BER performance. Here, all schemes can achieve the same BER performance, albeit after performing a differing number of iterations, which impacts upon the other characteristics. This diagram shows that the ASIC FPTD architecture of [17] has traded-off reduced area efficiency and maximum frame length, in order to achieve better energy efficiency compared to the FPGA FPTD architecture of [16] . Likewise, the proposed paired scheduling architecture offers a slightly reduced throughput for a given frame length, but with the advantage of being able to support a larger maximum frame length and greater area efficiency, compared to the FPTD architectures of [16] and [17] .
VI. CONCLUSIONS
In this paper we have shown that in addition to its application in the LTE turbo decoder, the fully parallel iterative decoder may be extended to the decoding of a UEC-URC code. We have shown for both the LTE turbo code and UEC-URC code that the fully parallel scheduling can be modified to allow each processing block to operate two trellis stages. This enables improved pipelining and reduces the number of decoding iterations required for achieving strong error correction, leading to a 2.4-fold hardware efficiency improvement compared to the implementation of the original fully parallel decoding approach. In particular, we have jointly considered the algorithm and its implementation. By reusing the same hardware to process both the forward state metricsα andβ, the hardware resource requirement is significantly reduced and pipelining can be used without impacting upon the error correction performance.

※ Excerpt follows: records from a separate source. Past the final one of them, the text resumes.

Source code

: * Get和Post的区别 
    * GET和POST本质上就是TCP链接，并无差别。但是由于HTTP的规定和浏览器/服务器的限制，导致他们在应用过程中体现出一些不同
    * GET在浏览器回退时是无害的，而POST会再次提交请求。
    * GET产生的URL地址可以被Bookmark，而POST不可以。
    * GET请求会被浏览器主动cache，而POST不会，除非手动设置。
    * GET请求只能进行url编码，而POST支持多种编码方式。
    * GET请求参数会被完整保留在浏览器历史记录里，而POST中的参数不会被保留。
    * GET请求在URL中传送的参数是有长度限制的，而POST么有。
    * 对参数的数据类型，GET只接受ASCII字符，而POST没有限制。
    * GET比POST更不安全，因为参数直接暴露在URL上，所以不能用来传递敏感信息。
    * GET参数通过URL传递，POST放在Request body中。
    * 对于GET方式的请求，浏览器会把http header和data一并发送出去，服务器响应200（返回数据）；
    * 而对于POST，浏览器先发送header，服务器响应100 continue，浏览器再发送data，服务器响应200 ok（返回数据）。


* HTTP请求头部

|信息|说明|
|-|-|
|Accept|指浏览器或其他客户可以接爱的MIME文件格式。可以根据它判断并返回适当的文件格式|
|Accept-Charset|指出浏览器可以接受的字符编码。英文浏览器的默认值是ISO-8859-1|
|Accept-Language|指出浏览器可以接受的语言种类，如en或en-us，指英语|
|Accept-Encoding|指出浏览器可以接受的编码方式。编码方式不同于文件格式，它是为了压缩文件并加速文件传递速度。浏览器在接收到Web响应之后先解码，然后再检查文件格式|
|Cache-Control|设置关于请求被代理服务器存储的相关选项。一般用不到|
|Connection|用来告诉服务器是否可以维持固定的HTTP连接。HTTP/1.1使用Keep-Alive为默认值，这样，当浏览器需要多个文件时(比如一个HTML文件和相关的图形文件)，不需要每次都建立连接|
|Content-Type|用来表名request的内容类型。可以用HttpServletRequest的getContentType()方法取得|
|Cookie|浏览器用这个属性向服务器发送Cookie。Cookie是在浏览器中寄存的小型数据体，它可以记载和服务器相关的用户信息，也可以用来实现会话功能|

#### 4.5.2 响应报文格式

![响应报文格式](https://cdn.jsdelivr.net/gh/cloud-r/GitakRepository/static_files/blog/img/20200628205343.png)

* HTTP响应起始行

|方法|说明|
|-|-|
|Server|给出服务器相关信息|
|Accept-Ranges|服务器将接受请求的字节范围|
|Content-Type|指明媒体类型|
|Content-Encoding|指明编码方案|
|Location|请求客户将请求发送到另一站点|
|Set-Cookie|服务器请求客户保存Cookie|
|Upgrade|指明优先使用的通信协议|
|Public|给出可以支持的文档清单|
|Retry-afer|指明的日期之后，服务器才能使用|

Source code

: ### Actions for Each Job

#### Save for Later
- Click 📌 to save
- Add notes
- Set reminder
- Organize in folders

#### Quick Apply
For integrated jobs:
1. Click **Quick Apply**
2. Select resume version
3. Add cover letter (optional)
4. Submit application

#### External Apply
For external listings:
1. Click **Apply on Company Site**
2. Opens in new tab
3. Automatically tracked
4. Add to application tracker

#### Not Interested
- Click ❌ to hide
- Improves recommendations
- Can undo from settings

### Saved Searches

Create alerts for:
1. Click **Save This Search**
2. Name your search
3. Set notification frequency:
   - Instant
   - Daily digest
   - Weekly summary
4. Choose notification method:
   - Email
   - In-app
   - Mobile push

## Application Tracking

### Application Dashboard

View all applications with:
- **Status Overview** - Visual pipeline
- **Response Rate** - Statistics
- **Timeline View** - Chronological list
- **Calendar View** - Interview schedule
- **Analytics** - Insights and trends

This novel pipelining technique also enables a better utilization of the FPGA's resources, by making a more equal use of register and combinational resources, compared to previous designs which under-used the available register hardware. This technique also allows significantly longer frame lengths to be supported within a given FPGA. Our implementation achieves a throughput of 306 Mbps and a latency of 1.44 µs for the LTE turbo decoder, as well as a throughput of 450 Mbps with 1.1 µs latency for the UEC-URC code, when targeting a midrange FPGA.